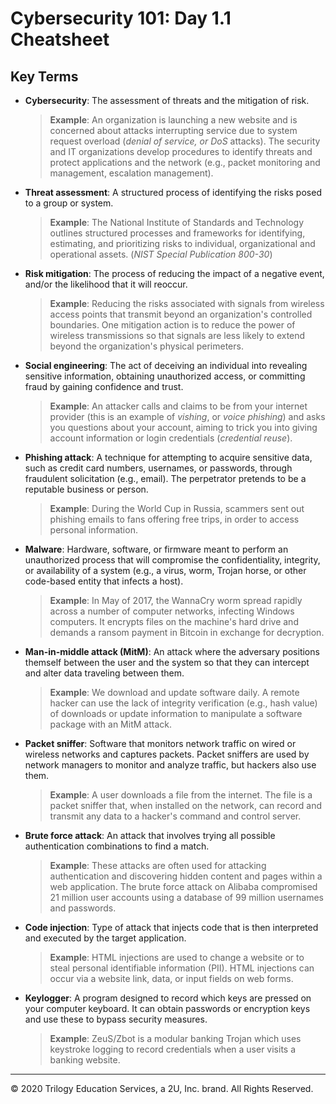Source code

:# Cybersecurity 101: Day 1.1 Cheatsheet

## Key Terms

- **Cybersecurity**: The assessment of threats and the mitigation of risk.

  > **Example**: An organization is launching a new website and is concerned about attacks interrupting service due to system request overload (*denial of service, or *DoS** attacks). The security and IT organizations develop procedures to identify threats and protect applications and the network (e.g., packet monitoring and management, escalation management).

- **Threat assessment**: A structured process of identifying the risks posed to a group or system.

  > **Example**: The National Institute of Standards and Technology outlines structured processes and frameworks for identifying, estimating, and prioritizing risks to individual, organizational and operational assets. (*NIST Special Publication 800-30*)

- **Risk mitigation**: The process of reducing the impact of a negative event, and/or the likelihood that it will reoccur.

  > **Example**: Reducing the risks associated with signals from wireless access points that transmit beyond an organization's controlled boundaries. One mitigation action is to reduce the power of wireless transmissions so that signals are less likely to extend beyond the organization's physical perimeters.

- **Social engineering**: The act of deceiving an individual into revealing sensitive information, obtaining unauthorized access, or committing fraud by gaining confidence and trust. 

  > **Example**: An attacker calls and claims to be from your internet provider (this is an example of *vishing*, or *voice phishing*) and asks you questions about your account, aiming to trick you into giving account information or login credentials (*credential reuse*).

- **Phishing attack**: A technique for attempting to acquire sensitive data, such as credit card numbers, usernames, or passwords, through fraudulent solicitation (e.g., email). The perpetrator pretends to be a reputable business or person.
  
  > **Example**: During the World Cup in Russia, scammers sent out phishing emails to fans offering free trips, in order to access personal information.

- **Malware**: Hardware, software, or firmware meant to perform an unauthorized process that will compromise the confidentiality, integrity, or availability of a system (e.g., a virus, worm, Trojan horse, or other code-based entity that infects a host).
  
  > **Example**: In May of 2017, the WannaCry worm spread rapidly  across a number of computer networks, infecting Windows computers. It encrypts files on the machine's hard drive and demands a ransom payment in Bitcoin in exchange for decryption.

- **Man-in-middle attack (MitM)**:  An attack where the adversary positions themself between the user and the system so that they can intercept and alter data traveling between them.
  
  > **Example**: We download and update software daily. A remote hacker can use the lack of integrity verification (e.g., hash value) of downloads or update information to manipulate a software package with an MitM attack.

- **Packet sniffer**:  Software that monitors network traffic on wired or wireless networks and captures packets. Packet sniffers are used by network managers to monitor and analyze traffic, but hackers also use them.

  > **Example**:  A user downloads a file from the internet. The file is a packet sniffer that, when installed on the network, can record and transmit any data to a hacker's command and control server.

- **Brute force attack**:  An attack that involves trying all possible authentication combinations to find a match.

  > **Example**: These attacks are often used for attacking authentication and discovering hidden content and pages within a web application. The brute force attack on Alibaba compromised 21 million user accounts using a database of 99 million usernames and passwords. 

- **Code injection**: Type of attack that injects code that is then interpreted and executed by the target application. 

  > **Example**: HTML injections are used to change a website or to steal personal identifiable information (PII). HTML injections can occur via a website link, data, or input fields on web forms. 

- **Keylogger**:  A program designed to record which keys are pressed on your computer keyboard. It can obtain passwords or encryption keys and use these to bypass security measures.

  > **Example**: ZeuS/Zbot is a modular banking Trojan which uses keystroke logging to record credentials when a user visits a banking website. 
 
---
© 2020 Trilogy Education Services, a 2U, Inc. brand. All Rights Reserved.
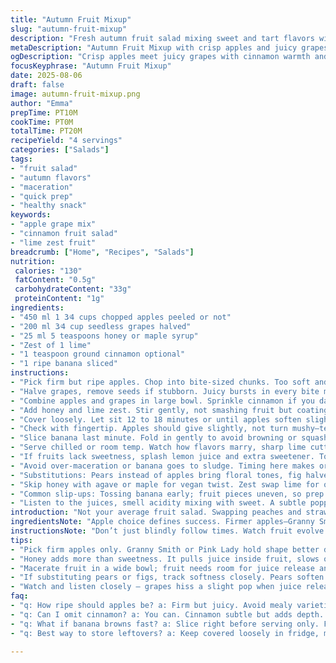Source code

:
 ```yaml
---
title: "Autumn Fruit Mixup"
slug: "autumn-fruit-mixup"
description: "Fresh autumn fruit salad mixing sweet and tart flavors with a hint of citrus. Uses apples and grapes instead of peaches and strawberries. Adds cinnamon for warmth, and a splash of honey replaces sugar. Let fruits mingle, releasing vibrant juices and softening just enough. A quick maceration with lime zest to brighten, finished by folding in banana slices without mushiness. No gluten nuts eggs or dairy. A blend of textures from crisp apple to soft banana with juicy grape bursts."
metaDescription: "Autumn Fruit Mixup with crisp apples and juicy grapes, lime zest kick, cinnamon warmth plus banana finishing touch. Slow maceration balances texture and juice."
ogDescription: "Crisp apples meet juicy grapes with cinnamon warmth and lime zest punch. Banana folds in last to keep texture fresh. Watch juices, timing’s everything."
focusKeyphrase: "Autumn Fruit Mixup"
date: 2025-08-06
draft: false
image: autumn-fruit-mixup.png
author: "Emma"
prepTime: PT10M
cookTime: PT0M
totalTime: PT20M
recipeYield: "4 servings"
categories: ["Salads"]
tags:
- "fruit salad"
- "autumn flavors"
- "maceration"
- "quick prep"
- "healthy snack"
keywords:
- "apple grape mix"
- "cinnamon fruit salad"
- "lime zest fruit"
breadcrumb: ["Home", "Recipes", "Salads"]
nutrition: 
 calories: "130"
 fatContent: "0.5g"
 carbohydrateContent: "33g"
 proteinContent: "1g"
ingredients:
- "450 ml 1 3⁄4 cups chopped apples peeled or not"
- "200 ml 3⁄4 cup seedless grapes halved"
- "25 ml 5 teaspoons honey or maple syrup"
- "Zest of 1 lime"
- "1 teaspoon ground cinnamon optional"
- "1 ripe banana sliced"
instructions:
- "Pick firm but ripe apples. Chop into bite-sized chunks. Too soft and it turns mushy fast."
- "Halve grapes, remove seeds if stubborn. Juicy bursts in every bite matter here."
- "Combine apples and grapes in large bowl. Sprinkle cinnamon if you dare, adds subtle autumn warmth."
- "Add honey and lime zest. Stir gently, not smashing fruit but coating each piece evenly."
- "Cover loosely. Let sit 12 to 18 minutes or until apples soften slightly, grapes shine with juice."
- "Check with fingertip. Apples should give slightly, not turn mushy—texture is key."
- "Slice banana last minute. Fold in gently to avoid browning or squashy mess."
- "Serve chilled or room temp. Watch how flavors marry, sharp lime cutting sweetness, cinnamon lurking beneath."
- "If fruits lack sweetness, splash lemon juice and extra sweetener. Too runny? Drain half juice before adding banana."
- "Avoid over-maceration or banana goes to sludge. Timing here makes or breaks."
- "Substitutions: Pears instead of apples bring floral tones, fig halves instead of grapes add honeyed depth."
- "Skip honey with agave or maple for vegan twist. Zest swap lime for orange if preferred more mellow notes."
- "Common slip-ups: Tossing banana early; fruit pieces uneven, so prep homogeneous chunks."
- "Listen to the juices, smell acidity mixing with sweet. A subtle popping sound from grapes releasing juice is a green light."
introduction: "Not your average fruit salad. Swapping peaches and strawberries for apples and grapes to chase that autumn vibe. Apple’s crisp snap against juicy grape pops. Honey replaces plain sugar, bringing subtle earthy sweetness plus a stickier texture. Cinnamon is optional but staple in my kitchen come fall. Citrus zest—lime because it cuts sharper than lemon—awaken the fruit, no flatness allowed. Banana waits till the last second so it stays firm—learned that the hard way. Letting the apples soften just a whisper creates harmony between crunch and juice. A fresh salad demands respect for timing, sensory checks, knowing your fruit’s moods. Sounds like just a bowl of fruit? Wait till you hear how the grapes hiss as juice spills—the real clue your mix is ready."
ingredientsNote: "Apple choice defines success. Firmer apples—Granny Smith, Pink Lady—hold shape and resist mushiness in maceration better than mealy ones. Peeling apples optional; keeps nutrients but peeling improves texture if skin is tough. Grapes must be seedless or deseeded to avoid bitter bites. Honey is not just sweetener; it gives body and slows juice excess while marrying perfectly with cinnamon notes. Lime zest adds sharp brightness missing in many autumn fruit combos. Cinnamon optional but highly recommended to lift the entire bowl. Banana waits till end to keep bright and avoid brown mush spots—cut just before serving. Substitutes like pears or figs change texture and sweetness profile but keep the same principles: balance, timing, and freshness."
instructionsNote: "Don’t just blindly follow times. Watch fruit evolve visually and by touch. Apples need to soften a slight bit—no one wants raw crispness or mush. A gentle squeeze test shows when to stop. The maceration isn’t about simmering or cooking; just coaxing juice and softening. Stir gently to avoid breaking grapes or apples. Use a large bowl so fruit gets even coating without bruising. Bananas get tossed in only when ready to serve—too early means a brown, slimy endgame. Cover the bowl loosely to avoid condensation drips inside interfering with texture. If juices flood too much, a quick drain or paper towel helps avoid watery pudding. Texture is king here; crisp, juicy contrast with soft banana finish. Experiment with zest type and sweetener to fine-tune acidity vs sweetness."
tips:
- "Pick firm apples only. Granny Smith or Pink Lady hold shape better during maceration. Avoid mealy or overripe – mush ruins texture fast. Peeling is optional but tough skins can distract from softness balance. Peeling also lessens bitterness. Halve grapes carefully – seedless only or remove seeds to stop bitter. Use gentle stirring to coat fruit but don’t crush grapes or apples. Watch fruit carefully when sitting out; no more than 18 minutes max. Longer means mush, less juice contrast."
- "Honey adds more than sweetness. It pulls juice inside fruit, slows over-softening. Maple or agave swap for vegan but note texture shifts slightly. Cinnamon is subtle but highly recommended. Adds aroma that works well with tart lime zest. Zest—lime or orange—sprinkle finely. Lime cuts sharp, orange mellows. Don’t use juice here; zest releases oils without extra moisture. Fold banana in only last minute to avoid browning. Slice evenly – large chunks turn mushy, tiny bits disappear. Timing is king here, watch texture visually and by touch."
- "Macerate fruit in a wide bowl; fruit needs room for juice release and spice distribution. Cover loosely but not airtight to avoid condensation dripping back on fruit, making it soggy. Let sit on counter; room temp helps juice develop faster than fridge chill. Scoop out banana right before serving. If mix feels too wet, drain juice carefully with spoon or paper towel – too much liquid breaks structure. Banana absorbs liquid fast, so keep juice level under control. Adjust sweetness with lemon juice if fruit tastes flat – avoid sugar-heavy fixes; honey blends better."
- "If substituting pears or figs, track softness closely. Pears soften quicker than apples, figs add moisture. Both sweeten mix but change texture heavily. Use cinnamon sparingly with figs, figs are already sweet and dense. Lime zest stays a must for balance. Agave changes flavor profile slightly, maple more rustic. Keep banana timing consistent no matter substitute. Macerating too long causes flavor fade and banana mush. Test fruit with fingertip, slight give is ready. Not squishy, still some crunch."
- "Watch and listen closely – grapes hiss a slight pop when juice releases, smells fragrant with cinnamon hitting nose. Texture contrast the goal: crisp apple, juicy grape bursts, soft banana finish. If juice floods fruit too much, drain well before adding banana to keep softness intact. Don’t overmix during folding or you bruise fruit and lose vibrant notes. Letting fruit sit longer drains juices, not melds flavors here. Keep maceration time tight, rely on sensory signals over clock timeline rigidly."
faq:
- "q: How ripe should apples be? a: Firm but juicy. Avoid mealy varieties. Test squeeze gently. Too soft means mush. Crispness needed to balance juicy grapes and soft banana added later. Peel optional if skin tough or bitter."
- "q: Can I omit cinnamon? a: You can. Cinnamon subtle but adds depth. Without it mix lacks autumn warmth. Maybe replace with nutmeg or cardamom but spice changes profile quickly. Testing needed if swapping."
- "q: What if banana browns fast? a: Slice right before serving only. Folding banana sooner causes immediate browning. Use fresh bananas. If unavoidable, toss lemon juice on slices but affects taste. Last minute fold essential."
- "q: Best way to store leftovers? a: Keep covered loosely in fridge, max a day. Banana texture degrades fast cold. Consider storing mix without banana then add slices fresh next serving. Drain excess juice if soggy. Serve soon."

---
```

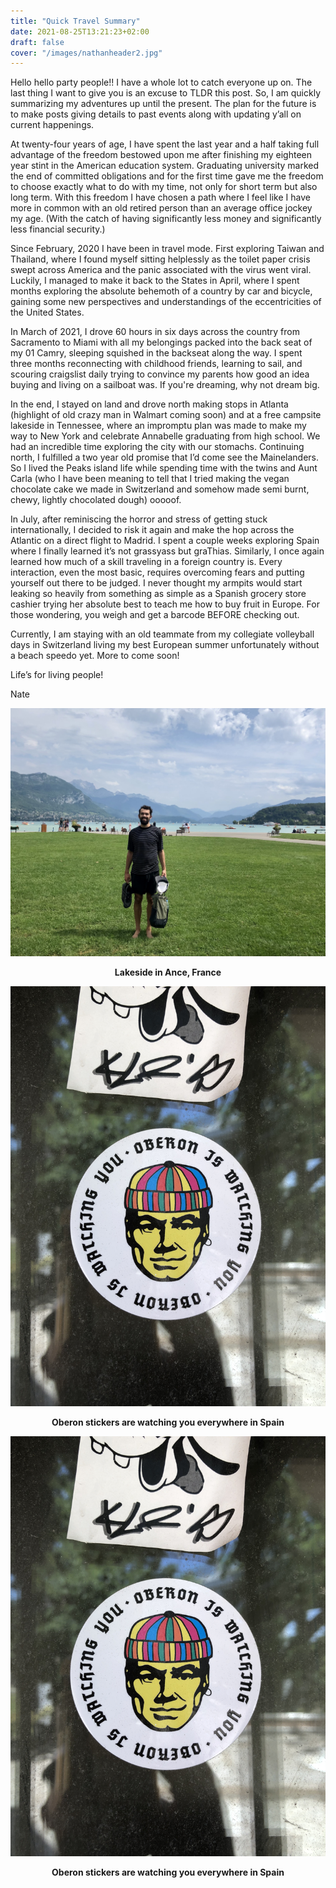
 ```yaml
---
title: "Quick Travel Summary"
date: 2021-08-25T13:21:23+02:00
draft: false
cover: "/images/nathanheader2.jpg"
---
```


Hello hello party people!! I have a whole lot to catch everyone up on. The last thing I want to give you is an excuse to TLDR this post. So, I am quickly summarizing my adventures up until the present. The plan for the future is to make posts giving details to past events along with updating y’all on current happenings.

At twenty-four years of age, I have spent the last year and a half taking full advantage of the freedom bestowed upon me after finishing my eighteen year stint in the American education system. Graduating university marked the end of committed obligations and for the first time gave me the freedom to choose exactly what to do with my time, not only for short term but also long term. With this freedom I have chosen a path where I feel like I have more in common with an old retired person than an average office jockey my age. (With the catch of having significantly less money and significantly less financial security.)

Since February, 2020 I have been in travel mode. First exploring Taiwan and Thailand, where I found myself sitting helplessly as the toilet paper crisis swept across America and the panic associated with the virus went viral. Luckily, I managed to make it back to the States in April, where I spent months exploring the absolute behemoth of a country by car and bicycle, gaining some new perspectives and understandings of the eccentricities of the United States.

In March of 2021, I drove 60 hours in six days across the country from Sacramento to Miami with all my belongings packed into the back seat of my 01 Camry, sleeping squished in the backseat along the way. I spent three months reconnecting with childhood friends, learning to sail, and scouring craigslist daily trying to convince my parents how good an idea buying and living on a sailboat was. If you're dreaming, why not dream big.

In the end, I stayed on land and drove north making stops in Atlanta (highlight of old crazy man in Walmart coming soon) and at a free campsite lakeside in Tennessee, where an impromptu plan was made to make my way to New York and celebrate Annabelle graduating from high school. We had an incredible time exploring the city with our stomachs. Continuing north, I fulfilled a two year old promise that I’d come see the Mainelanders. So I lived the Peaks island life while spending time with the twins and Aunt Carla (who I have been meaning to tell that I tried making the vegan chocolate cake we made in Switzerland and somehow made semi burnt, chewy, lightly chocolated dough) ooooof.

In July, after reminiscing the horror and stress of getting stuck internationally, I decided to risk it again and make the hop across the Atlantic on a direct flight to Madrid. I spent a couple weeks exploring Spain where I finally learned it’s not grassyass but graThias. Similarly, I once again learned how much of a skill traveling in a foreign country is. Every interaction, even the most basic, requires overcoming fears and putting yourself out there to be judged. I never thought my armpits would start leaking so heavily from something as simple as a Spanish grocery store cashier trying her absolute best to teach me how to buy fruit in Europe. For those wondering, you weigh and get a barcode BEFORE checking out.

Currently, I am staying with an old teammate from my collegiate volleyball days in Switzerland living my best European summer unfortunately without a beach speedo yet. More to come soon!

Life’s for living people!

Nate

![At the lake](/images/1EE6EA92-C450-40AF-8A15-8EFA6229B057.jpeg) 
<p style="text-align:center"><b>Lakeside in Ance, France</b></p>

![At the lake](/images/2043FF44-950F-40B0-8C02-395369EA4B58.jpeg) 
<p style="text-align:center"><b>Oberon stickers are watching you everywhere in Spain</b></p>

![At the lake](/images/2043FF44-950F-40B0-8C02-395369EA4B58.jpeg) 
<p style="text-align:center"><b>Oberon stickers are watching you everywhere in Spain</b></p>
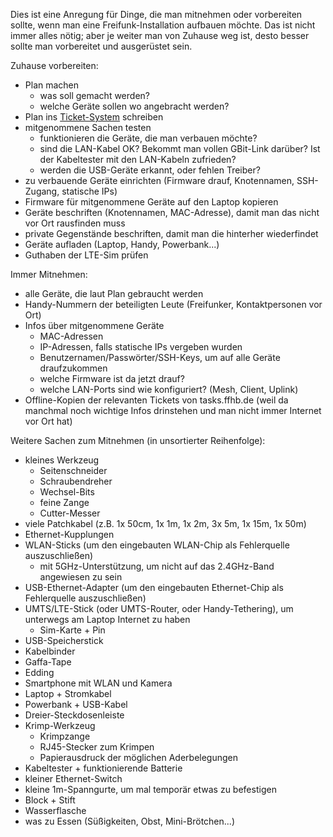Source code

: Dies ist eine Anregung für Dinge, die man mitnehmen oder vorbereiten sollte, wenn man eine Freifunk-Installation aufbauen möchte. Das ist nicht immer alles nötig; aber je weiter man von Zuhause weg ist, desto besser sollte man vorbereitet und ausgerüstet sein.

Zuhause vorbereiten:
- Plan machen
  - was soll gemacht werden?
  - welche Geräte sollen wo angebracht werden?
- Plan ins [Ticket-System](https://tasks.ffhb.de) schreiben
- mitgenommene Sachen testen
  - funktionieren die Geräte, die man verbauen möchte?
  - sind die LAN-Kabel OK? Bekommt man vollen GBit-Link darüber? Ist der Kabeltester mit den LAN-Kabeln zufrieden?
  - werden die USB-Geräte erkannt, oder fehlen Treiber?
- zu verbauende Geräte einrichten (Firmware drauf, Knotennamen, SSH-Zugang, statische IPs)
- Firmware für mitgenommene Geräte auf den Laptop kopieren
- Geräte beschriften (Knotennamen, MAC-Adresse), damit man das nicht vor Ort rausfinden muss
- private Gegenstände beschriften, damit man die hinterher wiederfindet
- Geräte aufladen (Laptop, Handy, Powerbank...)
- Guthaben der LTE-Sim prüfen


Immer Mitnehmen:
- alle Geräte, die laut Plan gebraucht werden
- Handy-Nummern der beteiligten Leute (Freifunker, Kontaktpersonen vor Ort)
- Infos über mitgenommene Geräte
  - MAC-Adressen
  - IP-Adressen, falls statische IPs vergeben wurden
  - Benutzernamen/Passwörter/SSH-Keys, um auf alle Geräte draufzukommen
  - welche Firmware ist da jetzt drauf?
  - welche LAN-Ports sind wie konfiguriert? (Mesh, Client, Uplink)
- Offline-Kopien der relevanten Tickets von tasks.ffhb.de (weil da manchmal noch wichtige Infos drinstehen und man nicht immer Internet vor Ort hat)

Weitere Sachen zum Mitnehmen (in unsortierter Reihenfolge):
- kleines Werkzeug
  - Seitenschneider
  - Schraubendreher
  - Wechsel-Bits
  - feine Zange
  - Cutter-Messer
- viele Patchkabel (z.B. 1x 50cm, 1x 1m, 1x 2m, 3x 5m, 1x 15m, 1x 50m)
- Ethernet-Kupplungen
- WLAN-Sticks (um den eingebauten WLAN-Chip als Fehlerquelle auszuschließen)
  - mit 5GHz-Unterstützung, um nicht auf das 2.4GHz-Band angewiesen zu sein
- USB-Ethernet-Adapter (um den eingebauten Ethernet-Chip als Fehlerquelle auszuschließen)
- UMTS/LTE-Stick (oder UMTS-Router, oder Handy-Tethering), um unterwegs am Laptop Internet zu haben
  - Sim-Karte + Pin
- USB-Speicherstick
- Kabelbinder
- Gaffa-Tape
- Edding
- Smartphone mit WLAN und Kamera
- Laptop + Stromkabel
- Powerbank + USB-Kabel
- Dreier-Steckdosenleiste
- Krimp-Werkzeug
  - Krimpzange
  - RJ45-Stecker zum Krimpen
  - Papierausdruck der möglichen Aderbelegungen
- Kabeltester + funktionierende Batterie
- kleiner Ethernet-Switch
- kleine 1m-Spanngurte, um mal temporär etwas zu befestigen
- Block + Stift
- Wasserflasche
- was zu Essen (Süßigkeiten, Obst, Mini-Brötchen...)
-- -- --
Problem details. Retype exactly, and only, the lines above from the one where "credentials (*credential reuse*)." occurs up to and including the one where "access personal information." occurs.

Result.
  > **Example**: An attacker calls and claims to be from your internet provider (this is an example of *vishing*, or *voice phishing*) and asks you questions about your account, aiming to trick you into giving account information or login credentials (*credential reuse*).

- **Phishing attack**: A technique for attempting to acquire sensitive data, such as credit card numbers, usernames, or passwords, through fraudulent solicitation (e.g., email). The perpetrator pretends to be a reputable business or person.
  
  > **Example**: During the World Cup in Russia, scammers sent out phishing emails to fans offering free trips, in order to access personal information.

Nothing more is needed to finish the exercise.